The Kansas City Star

It should come as no surprise to many people that the Great Recession and continuing bad economy has erased a lot of their wealth.

The Federal Reserve in a dipstick measure Monday of median family wealth found that in 2010 people sustained a 38.8 percent loss in net worth compared with 2007. The actual drop was from $126,400 in 2007 to $77,300 in 2010 with the plunging value that people had in their homes taking the greatest hit.

The stagnation — particularly for the middle class — is likely to linger for years as people take home less pay, demand for good and services remains pathetic and people are unable to move because they are either upside down in their homes, are facing foreclosure or they can’t get enough out of their property to make moving worthwhile.

Can you say deferred maintenance?
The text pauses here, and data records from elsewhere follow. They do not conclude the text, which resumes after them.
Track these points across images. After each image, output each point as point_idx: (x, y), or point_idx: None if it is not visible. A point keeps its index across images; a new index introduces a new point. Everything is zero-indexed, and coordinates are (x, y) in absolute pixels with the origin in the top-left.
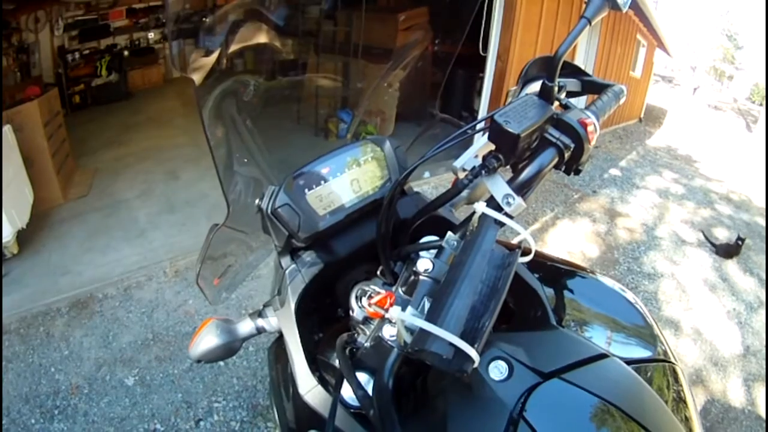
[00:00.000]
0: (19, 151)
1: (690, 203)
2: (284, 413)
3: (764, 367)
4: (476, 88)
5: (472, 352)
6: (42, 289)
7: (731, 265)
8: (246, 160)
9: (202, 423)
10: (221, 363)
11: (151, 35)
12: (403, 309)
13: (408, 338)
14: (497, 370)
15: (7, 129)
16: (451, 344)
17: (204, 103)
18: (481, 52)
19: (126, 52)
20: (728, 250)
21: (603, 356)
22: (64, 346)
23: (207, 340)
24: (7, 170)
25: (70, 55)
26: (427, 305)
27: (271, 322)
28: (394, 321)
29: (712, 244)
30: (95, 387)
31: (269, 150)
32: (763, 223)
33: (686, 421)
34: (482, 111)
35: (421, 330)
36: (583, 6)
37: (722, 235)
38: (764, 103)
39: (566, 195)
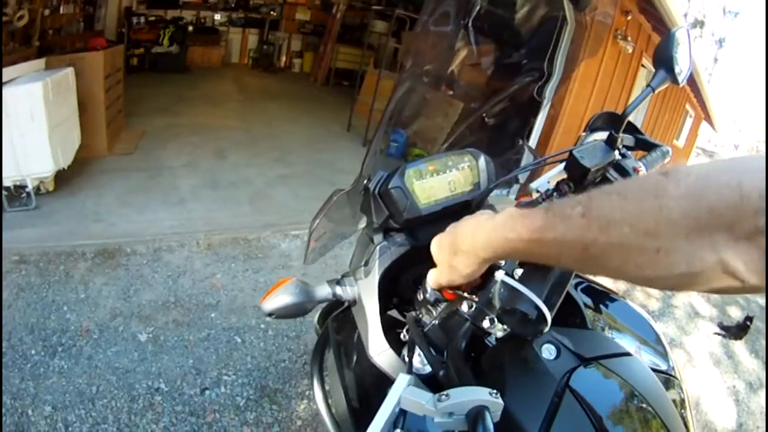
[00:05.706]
0: (77, 96)
1: None
2: (344, 376)
3: None
4: (525, 132)
5: (548, 316)
6: (70, 230)
7: (738, 344)
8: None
9: (207, 392)
10: (238, 339)
11: (217, 16)
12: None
13: (498, 303)
14: (548, 351)
15: (69, 71)
16: (536, 307)
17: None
18: (535, 96)
19: (190, 28)
20: (737, 333)
21: (629, 354)
22: (82, 289)
23: (283, 296)
24: (62, 109)
25: (135, 18)
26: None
27: (348, 290)
28: (474, 300)
29: (724, 334)
30: (105, 335)
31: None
32: None
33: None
34: (527, 155)
35: (513, 291)
36: (637, 68)
37: (735, 314)
38: None
39: None
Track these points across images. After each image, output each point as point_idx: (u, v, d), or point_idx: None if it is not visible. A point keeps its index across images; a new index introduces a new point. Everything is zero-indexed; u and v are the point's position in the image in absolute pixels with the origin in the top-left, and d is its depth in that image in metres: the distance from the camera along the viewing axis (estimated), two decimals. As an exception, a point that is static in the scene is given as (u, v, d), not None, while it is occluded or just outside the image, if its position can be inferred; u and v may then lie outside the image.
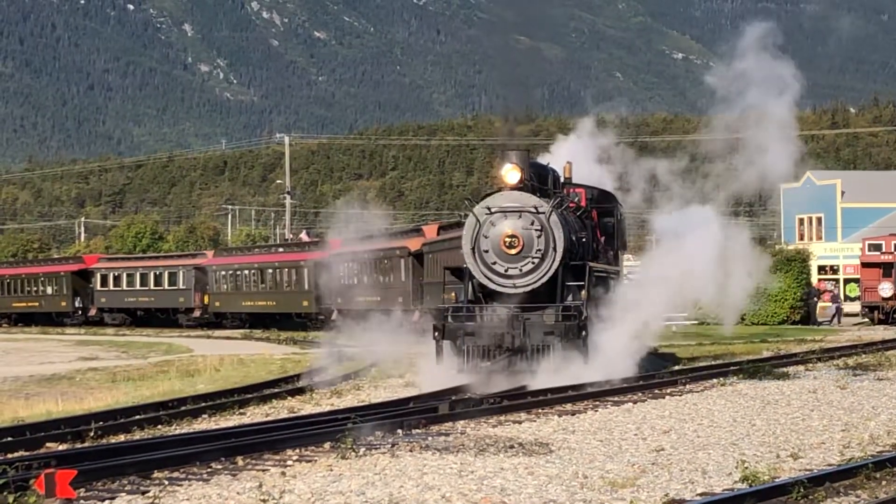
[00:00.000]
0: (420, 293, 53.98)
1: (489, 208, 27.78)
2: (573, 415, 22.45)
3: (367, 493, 14.39)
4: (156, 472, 15.71)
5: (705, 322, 61.97)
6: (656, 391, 26.48)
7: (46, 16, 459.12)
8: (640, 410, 23.08)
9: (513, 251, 27.47)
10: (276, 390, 27.39)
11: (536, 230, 27.48)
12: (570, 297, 27.72)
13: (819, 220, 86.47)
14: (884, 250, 64.76)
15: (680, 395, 25.72)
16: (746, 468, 15.00)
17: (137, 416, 21.95)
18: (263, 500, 13.27)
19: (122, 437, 19.96)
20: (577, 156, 33.02)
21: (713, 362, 35.18)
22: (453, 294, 28.91)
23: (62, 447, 18.58)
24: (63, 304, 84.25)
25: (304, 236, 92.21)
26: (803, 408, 23.12)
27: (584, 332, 27.09)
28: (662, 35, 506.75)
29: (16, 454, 17.36)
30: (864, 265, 65.65)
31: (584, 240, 29.48)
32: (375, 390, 28.25)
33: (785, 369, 31.08)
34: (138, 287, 79.88)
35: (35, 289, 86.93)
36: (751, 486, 14.16)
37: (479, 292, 28.21)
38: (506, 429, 20.49)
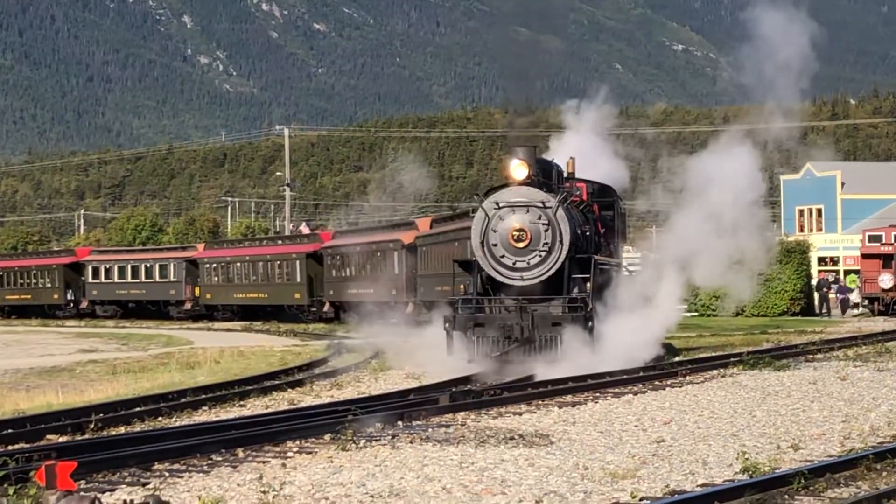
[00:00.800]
0: (414, 285, 54.22)
1: (497, 203, 28.65)
2: (573, 406, 22.44)
3: (368, 484, 14.39)
4: (156, 463, 15.71)
5: (705, 314, 62.08)
6: (657, 382, 26.50)
7: (46, 7, 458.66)
8: (640, 402, 23.08)
9: (521, 244, 28.31)
10: (277, 382, 27.42)
11: (544, 224, 28.30)
12: (575, 289, 28.51)
13: (819, 211, 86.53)
14: (884, 241, 64.73)
15: (680, 387, 25.72)
16: (747, 459, 15.00)
17: (138, 408, 21.95)
18: (264, 492, 13.27)
19: (122, 429, 19.96)
20: (584, 148, 33.53)
21: (713, 353, 35.18)
22: (462, 286, 29.70)
23: (62, 439, 18.59)
24: (55, 296, 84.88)
25: (304, 228, 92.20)
26: (804, 399, 23.12)
27: (590, 323, 27.85)
28: (662, 27, 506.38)
29: (16, 446, 17.37)
30: (864, 256, 65.65)
31: (587, 233, 30.26)
32: (376, 382, 28.26)
33: (785, 360, 31.08)
34: (129, 279, 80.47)
35: (27, 281, 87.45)
36: (751, 477, 14.15)
37: (488, 284, 28.95)
38: (506, 420, 20.49)
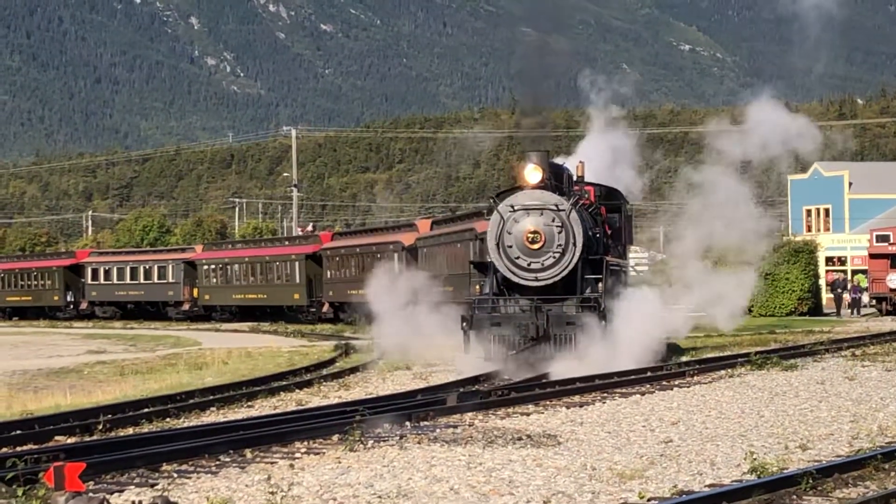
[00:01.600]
0: (415, 286, 54.57)
1: (513, 206, 29.40)
2: (581, 406, 22.44)
3: (376, 485, 14.40)
4: (164, 464, 15.72)
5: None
6: (664, 383, 26.51)
7: (53, 10, 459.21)
8: (648, 402, 23.07)
9: (535, 246, 29.14)
10: (284, 383, 27.45)
11: (557, 226, 29.11)
12: (588, 290, 29.43)
13: (827, 211, 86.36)
14: (891, 241, 64.69)
15: (688, 387, 25.72)
16: (755, 459, 14.99)
17: (146, 409, 21.95)
18: (272, 493, 13.28)
19: (130, 430, 19.97)
20: (597, 152, 34.50)
21: (721, 354, 35.16)
22: (478, 286, 30.72)
23: (71, 440, 18.60)
24: (55, 298, 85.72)
25: (310, 229, 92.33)
26: (811, 399, 23.10)
27: (603, 322, 28.70)
28: (669, 27, 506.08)
29: (25, 447, 17.39)
30: (872, 256, 65.60)
31: (597, 235, 30.98)
32: (383, 383, 28.28)
33: (793, 360, 31.05)
34: (128, 281, 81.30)
35: (28, 283, 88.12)
36: (759, 477, 14.15)
37: (502, 285, 29.74)
38: (514, 421, 20.49)
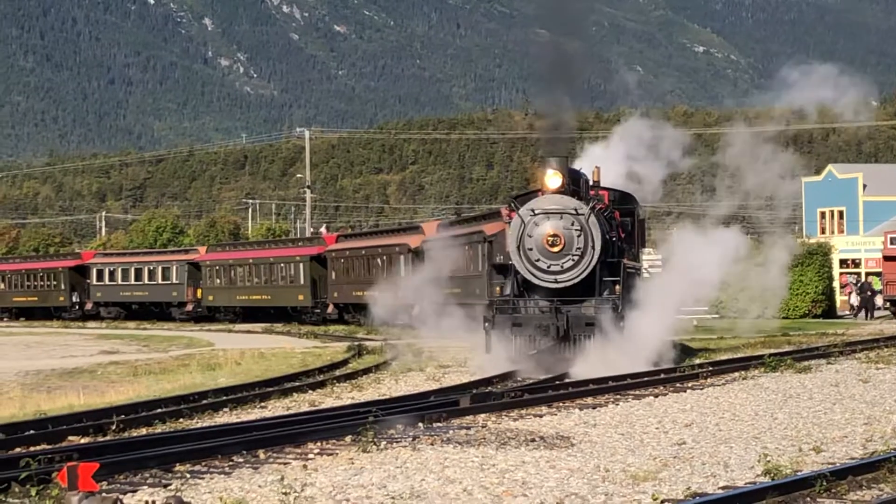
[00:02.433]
0: (421, 288, 54.87)
1: (533, 210, 30.39)
2: (594, 408, 22.43)
3: (389, 486, 14.40)
4: (177, 465, 15.73)
5: (725, 316, 61.90)
6: (678, 385, 26.50)
7: (67, 10, 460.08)
8: (661, 404, 23.05)
9: (555, 249, 30.11)
10: (297, 384, 27.46)
11: (576, 230, 30.09)
12: (606, 291, 30.34)
13: (841, 213, 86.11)
14: (905, 243, 64.51)
15: (701, 389, 25.69)
16: (769, 462, 14.96)
17: (159, 410, 21.98)
18: (285, 494, 13.28)
19: (143, 431, 19.99)
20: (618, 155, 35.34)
21: (734, 356, 35.13)
22: (498, 288, 31.48)
23: (84, 440, 18.63)
24: (61, 298, 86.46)
25: (323, 230, 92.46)
26: (825, 401, 23.06)
27: (621, 323, 29.62)
28: (683, 28, 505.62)
29: (38, 447, 17.41)
30: (886, 259, 65.45)
31: (614, 239, 31.82)
32: (396, 384, 28.29)
33: (807, 363, 31.00)
34: (133, 282, 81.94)
35: (34, 284, 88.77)
36: (773, 479, 14.11)
37: (522, 286, 30.71)
38: (527, 422, 20.48)
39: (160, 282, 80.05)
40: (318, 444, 17.65)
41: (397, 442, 17.93)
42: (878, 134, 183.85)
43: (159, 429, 20.19)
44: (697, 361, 32.22)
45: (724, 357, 34.72)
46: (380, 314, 50.76)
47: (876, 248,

That will be an ongoing outcome for the U.S. housing stock.

As the middle class hunkers down and stays put financially because of the losses people have suffered so will the economy remain in the doldrums. Let’s not even think about the 78 million baby boomers who had hoped to retire soon but now have to keep working — those age 50 and older who still have jobs — and how their loss of income has stymied the greatest spending generation from buying things.

That has to hurt the economy, too.

Comments

  1. 11 months, 2 weeks ago

    It is so nice to know that all the hard work and payments to my mortgage company have been in vain. Thanks to our politicians that run this country, and the regulators who are supposed to be in charge of making sure this doesn’t happen. And last but not least, thanks to the greed of Wall Street, and the banking industry, just so a handful of people can profit off of so many millions of people. Capitalism, you gotta love it.